Given the decision in Scott, Morgan J. ruled in favour of the insurer and granted summary judgment against the plaintiff. Throughout the decision however and often in obiter, Morgan J. was critical of the application of the exclusion in the plaintiff’s circumstances.  He cited Justice La Forest’s dissent in Scott that triggering the exclusionary clause in these circumstances would be unfair.  From Scott:

As I see it, reasonable persons, unversed in the niceties of insurance law, would, in purchasing fire insurance, expect that a policy naming them as an insured without qualification would insure them to the extent of their interest. Moreover, reasonable persons would expect that they would lose the right to recover for their own wilful destruction.
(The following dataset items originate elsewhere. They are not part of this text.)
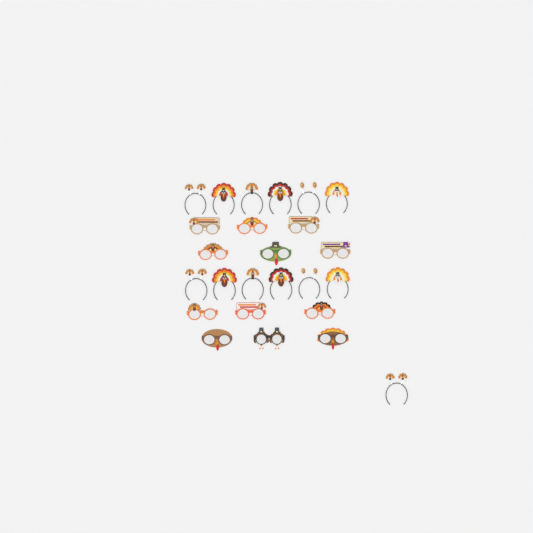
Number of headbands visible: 13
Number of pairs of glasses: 12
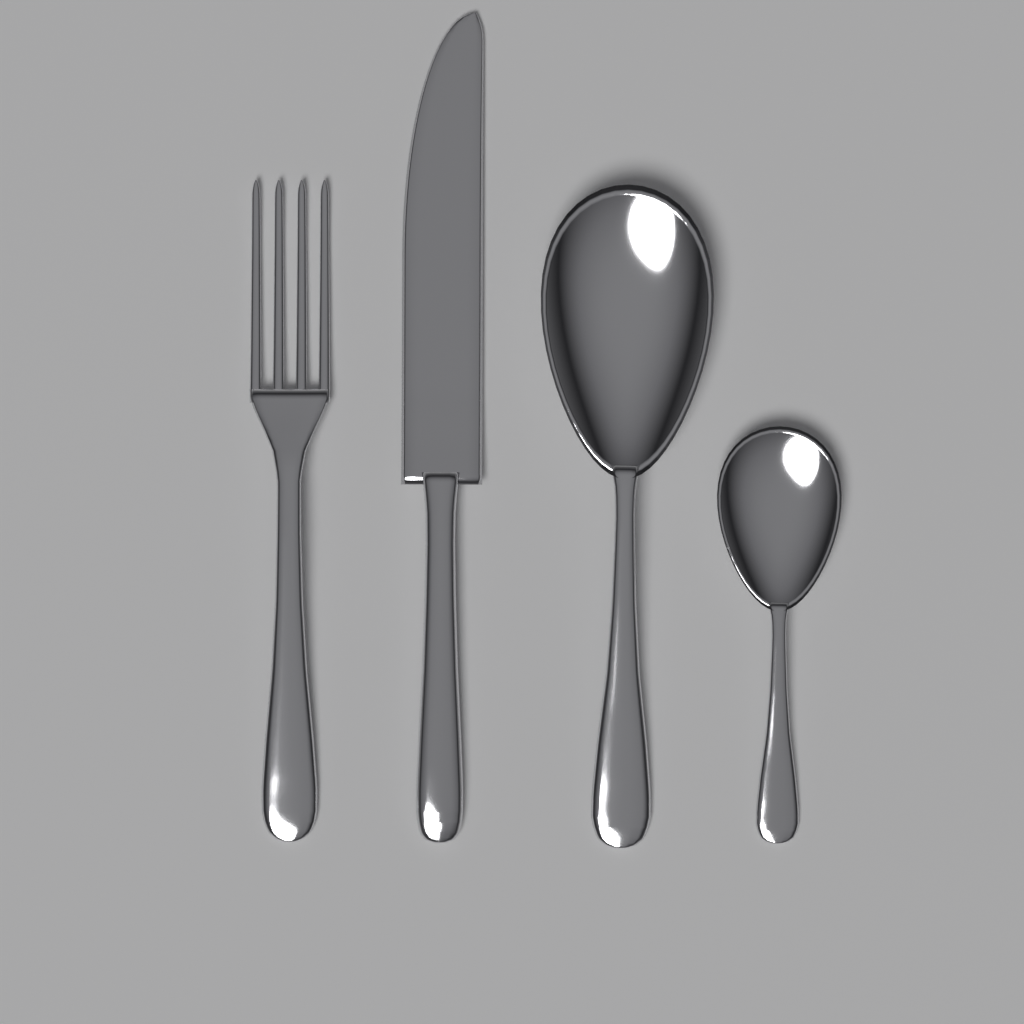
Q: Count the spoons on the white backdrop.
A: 2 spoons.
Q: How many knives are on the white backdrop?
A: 1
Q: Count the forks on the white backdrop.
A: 1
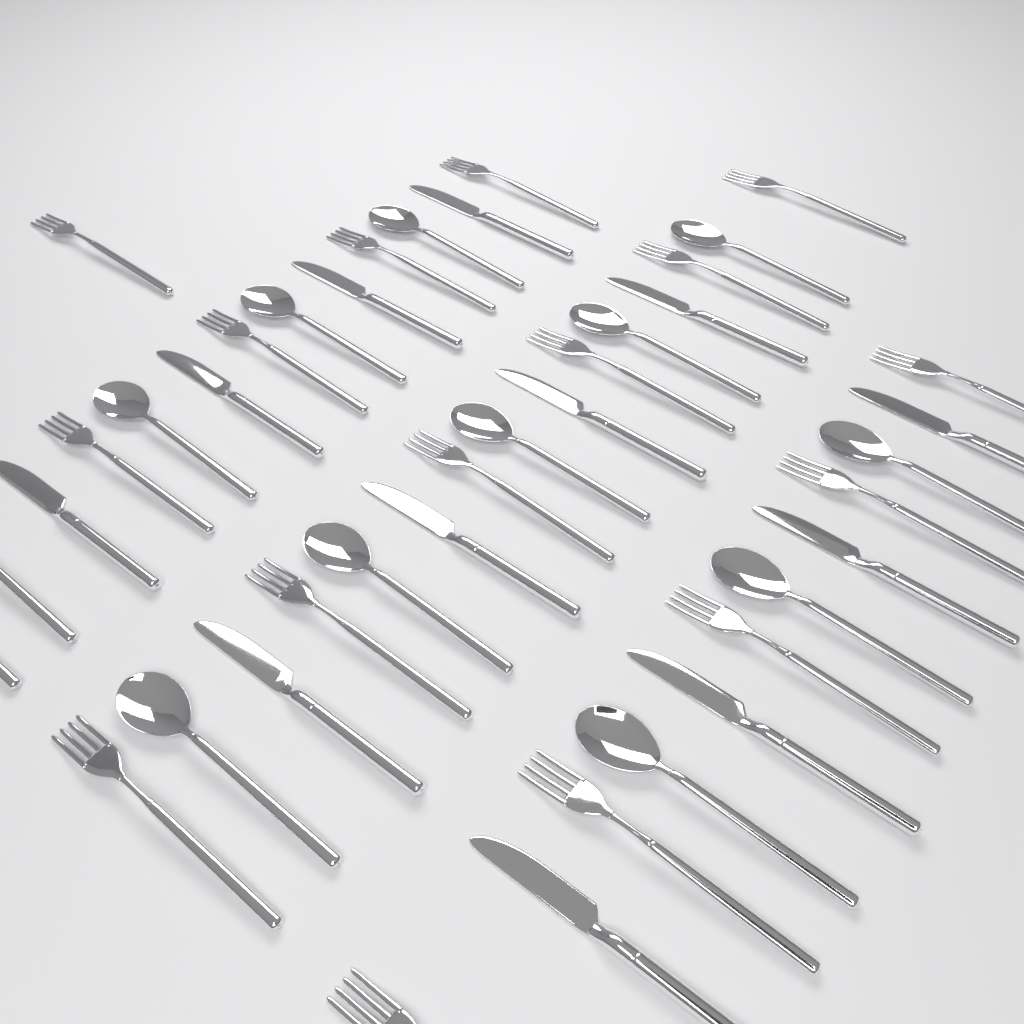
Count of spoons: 12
But the same persons would find it an anomalous result if informed that they stood to lose all if their spouse burned down their house.

Additionally, Justice Morgan noted:

Ontario has not followed the lead taken by other provinces in remedying a fundamental inequity that exists in many insurance policies.  The standard form of inclusion clause at issue in the present case is virtually the same clause that was at issue three decades ago in Scott.
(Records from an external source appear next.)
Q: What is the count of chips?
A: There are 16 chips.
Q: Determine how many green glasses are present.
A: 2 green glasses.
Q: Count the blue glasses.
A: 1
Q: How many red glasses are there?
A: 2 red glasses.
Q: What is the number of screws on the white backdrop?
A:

Justice Morgan commented for “similar reasons of basic economic fairness to an innocent party”, the Alberta, British Columbia and Quebec provincial legislatures had enacted statutes to prevent this type of exclusionary clause in policies of insurance from applying to innocent parties. For instance, section 35 of BC’s Insurance Act, RSBC 2012, c 1, Part 2, provides that:

Recovery by innocent persons

35  (1) Despite section 5, if a contract contains a term or condition excluding coverage for loss or damage to property caused by a criminal or intentional act or omission of an insured or any other person, the exclusion applies only to the claim of a person

(a) whose act or omission caused the loss or damage,

(b) who abetted or colluded in the act or omission,

(c) who

(i) consented to the act or omission, and

(ii) knew or ought to have known that the act or omission would cause the loss or damage, or

(d) who is in a class prescribed by regulation.

The Alberta Insurance Act, RSA 2000, c I-3, contains virtually identical language at section 541. Such remedial legislation in Ontario would have allowed coverage for the plaintiff’s claim in Soczek.
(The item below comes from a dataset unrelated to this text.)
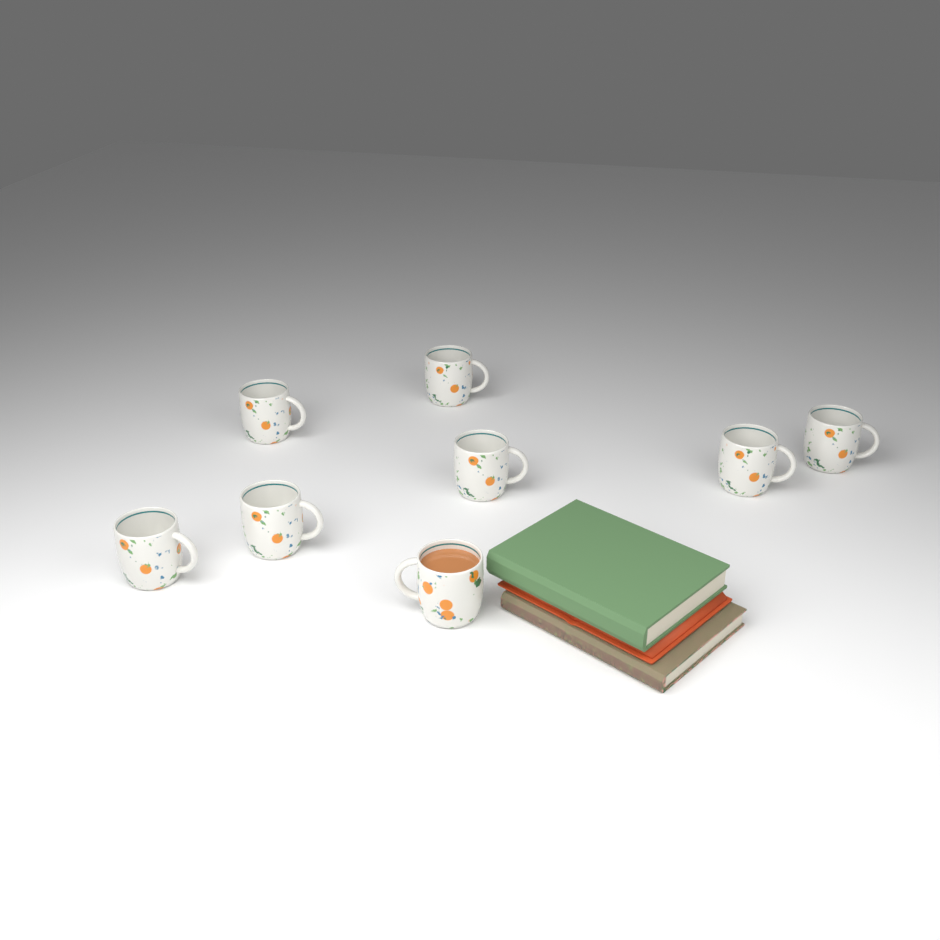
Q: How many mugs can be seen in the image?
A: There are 8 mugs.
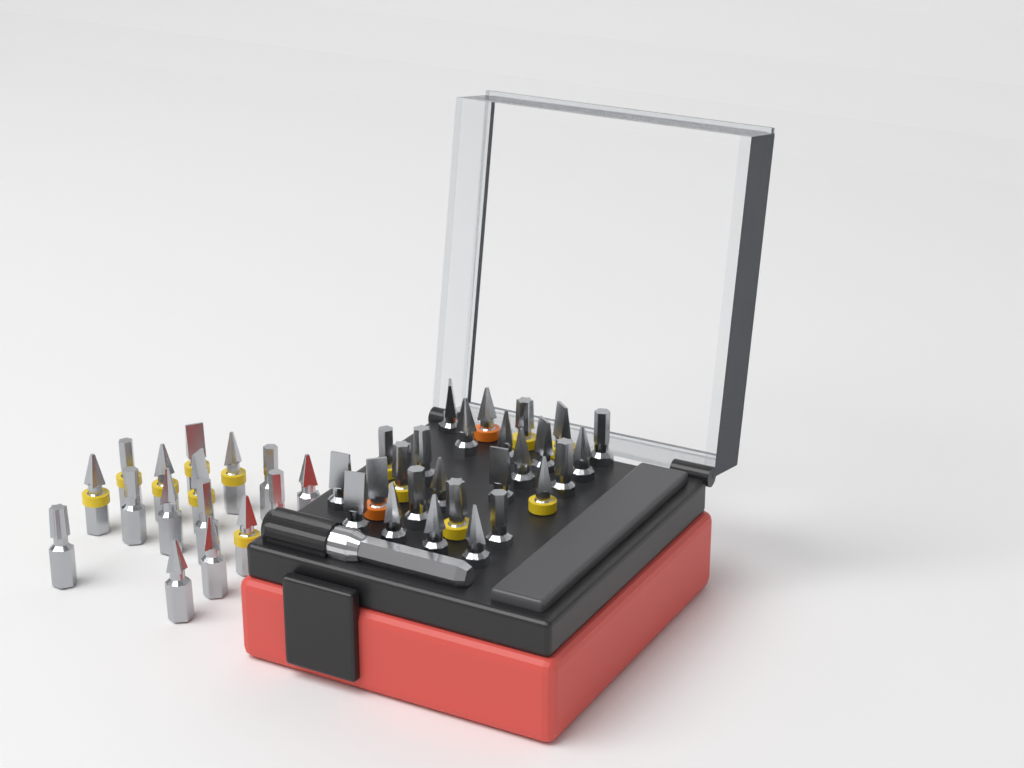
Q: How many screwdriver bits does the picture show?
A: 42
While these exclusion clauses still apply in Ontario to situations where a single co-insured to a policy intentionally or criminally caused the act that led to the loss in question, the Ontario Legislature may see fit to respond given the tragic nature of this case and the comments from Morgan J.  Possible amendments would be similar in language to those of Alberta and British Columbia, which would allow innocent co-insureds to recover under an insurance policy despite the criminal wrongdoing of another co-insured.  Such amendments would accord with the ‘reasonable expectations’ of reasonable persons purchasing property insurance.

Update, April 25, 2017: As advised, legislative changes may be coming. An Ontario Liberal MPP has said that he expects to introduce a private members’ bill aimed at bringing Ontario in line with BC, Alberta, and Quebec. The bill could possibly pass by June 2017. We will have further updates on the Miller Thomson Insurance Blog as these changes develop.